Pictures are to be left out. Return exactly the lines below from the one with "- Then all 24" up to and including the one with "అంటూ ప్రజ లందరూ పొగడుతూ ఉండగా.".

Saved data entries:

== == ==

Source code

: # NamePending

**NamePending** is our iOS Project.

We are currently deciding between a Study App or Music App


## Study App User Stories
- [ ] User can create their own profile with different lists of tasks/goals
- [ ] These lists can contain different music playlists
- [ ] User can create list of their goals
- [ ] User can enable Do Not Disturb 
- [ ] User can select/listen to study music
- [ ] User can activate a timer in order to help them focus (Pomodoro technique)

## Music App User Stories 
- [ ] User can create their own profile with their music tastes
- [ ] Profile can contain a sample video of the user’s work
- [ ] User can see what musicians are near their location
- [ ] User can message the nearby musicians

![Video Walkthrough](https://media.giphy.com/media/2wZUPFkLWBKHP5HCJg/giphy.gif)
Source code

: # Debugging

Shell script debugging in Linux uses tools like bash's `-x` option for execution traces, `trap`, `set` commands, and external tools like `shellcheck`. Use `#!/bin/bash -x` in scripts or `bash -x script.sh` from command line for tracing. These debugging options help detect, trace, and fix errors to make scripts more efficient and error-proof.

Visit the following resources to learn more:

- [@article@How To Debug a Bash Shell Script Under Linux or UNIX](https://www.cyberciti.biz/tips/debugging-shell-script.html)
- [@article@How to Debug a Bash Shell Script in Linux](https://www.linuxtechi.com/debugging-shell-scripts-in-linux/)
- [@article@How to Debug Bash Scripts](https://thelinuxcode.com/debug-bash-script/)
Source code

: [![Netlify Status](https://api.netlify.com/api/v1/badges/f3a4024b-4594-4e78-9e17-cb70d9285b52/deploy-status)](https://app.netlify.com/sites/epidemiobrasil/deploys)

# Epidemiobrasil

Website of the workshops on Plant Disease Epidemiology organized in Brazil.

== == ==

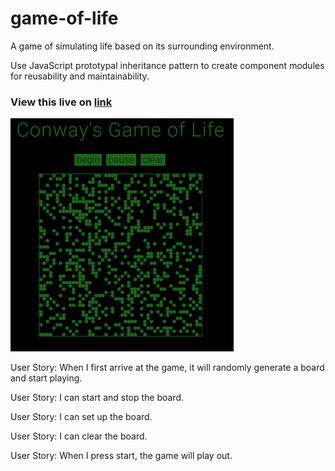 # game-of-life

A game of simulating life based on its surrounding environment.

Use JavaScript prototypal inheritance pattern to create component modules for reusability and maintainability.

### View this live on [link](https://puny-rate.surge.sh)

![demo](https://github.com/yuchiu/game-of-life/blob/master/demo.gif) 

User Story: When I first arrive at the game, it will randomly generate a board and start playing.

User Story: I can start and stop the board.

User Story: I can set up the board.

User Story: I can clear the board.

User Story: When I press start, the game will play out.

== == ==

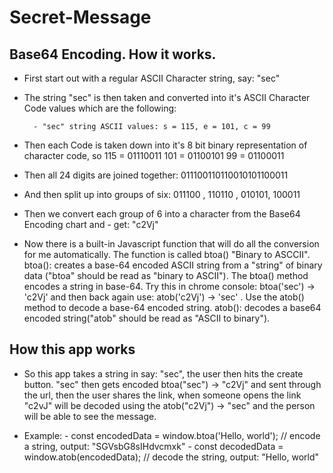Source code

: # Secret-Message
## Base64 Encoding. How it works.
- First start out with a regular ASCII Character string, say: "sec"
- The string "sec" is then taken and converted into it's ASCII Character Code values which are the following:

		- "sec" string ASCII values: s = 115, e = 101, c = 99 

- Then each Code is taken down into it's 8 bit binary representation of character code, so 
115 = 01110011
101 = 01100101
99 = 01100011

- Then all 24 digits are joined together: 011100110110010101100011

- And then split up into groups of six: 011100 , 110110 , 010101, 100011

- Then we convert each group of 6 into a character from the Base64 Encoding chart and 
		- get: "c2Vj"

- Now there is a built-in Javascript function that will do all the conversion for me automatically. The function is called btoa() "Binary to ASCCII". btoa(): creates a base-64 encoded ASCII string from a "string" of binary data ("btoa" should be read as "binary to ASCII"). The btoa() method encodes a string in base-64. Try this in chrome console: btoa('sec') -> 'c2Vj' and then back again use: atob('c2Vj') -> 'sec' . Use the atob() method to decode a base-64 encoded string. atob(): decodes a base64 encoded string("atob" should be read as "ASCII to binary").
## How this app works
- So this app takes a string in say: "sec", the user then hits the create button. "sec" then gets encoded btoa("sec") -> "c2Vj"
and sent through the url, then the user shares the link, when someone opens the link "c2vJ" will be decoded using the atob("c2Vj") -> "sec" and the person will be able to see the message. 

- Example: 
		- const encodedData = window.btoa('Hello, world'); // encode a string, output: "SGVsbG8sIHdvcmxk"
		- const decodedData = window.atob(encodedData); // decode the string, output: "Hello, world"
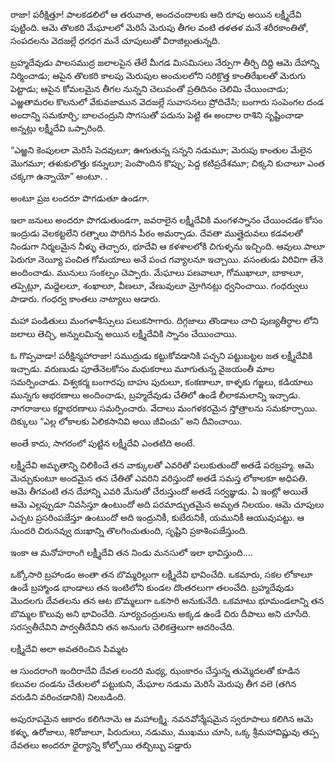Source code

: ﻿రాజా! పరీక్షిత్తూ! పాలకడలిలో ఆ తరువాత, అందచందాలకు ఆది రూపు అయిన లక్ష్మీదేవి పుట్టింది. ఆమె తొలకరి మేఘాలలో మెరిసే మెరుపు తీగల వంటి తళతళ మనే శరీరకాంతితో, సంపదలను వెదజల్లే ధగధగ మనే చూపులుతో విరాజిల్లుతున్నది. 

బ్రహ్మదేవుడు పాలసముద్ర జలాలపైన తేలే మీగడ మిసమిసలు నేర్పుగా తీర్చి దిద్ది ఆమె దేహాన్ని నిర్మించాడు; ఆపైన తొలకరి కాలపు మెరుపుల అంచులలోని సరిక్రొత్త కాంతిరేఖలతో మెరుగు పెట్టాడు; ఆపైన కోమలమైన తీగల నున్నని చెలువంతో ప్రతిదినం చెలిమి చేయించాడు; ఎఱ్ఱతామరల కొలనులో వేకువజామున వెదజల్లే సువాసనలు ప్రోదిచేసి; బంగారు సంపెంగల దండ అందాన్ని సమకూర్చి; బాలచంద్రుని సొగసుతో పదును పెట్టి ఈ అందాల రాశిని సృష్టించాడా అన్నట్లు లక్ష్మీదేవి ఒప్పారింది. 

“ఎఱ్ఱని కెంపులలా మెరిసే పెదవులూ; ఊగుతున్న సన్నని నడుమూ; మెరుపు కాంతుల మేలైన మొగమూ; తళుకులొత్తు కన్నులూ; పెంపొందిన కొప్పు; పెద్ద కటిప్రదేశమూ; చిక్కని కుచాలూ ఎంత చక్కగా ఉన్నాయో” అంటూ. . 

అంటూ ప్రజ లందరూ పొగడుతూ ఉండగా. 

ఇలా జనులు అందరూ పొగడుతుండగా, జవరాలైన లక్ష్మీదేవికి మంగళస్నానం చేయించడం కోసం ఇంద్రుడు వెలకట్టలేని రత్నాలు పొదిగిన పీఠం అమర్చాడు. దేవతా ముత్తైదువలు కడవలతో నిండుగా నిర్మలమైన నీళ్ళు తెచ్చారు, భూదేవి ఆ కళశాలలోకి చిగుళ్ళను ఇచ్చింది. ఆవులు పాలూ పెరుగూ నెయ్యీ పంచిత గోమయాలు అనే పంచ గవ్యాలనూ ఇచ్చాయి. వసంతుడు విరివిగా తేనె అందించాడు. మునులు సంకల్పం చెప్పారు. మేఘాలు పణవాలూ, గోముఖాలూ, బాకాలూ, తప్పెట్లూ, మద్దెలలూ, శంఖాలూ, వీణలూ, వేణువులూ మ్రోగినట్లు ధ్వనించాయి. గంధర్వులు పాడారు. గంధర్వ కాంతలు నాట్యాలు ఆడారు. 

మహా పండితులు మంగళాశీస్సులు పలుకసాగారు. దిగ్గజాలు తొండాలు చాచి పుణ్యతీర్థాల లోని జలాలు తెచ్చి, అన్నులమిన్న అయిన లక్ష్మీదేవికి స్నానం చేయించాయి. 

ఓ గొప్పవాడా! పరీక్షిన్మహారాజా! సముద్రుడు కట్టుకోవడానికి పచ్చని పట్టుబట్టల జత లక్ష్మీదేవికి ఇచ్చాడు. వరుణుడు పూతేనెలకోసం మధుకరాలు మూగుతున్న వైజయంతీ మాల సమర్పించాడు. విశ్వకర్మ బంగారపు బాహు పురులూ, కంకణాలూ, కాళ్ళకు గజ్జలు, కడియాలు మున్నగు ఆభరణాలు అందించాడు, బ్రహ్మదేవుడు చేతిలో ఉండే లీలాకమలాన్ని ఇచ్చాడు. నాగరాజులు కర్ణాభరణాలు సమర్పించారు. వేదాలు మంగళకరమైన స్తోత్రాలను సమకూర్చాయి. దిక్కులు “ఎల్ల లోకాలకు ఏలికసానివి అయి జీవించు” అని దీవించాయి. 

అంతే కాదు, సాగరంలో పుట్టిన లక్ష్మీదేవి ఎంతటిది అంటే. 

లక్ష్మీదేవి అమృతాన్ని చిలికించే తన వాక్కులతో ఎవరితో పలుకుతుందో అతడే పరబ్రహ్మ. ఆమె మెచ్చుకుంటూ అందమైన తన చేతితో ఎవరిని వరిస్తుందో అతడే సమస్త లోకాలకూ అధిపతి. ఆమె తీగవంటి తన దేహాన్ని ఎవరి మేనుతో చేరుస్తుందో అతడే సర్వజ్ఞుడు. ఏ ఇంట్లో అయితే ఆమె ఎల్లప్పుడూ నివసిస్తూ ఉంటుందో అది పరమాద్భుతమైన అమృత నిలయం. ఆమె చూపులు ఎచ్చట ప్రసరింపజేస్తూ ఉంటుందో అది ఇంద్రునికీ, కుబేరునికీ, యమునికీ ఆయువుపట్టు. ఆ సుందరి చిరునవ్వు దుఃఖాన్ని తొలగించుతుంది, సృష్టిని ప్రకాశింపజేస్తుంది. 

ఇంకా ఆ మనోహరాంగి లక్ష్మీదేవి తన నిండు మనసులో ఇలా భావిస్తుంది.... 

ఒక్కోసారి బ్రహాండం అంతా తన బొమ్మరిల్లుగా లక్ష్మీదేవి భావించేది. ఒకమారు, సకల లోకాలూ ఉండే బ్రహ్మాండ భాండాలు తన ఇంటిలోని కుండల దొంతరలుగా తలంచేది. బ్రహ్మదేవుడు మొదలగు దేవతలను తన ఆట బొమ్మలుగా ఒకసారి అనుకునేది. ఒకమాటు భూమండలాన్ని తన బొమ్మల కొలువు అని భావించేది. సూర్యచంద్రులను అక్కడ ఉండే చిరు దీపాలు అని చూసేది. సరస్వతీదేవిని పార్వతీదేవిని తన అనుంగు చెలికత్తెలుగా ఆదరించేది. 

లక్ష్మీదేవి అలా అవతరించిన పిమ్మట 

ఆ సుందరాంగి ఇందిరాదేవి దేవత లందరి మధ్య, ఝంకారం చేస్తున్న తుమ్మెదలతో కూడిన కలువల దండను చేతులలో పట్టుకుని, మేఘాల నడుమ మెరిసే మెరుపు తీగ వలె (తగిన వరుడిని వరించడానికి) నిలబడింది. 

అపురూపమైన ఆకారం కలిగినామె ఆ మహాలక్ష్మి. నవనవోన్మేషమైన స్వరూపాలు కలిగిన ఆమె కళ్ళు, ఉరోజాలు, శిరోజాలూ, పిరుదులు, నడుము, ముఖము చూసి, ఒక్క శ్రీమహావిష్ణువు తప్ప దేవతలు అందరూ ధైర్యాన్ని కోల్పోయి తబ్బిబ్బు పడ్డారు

== == ==

▶ [Written response]:
- Then all 24 digits are joined together: 011100110110010101100011

- And then split up into groups of six: 011100 , 110110 , 010101, 100011

- Then we convert each group of 6 into a character from the Base64 Encoding chart and 
		- get: "c2Vj"

- Now there is a built-in Javascript function that will do all the conversion for me automatically. The function is called btoa() "Binary to ASCCII". btoa(): creates a base-64 encoded ASCII string from a "string" of binary data ("btoa" should be read as "binary to ASCII"). The btoa() method encodes a string in base-64. Try this in chrome console: btoa('sec') -> 'c2Vj' and then back again use: atob('c2Vj') -> 'sec' . Use the atob() method to decode a base-64 encoded string. atob(): decodes a base64 encoded string("atob" should be read as "ASCII to binary").
## How this app works
- So this app takes a string in say: "sec", the user then hits the create button. "sec" then gets encoded btoa("sec") -> "c2Vj"
and sent through the url, then the user shares the link, when someone opens the link "c2vJ" will be decoded using the atob("c2Vj") -> "sec" and the person will be able to see the message. 

- Example: 
		- const encodedData = window.btoa('Hello, world'); // encode a string, output: "SGVsbG8sIHdvcmxk"
		- const decodedData = window.atob(encodedData); // decode the string, output: "Hello, world"
Source code

: ﻿రాజా! పరీక్షిత్తూ! పాలకడలిలో ఆ తరువాత, అందచందాలకు ఆది రూపు అయిన లక్ష్మీదేవి పుట్టింది. ఆమె తొలకరి మేఘాలలో మెరిసే మెరుపు తీగల వంటి తళతళ మనే శరీరకాంతితో, సంపదలను వెదజల్లే ధగధగ మనే చూపులుతో విరాజిల్లుతున్నది. 

బ్రహ్మదేవుడు పాలసముద్ర జలాలపైన తేలే మీగడ మిసమిసలు నేర్పుగా తీర్చి దిద్ది ఆమె దేహాన్ని నిర్మించాడు; ఆపైన తొలకరి కాలపు మెరుపుల అంచులలోని సరిక్రొత్త కాంతిరేఖలతో మెరుగు పెట్టాడు; ఆపైన కోమలమైన తీగల నున్నని చెలువంతో ప్రతిదినం చెలిమి చేయించాడు; ఎఱ్ఱతామరల కొలనులో వేకువజామున వెదజల్లే సువాసనలు ప్రోదిచేసి; బంగారు సంపెంగల దండ అందాన్ని సమకూర్చి; బాలచంద్రుని సొగసుతో పదును పెట్టి ఈ అందాల రాశిని సృష్టించాడా అన్నట్లు లక్ష్మీదేవి ఒప్పారింది. 

“ఎఱ్ఱని కెంపులలా మెరిసే పెదవులూ; ఊగుతున్న సన్నని నడుమూ; మెరుపు కాంతుల మేలైన మొగమూ; తళుకులొత్తు కన్నులూ; పెంపొందిన కొప్పు; పెద్ద కటిప్రదేశమూ; చిక్కని కుచాలూ ఎంత చక్కగా ఉన్నాయో” అంటూ. . 

అంటూ ప్రజ లందరూ పొగడుతూ ఉండగా. 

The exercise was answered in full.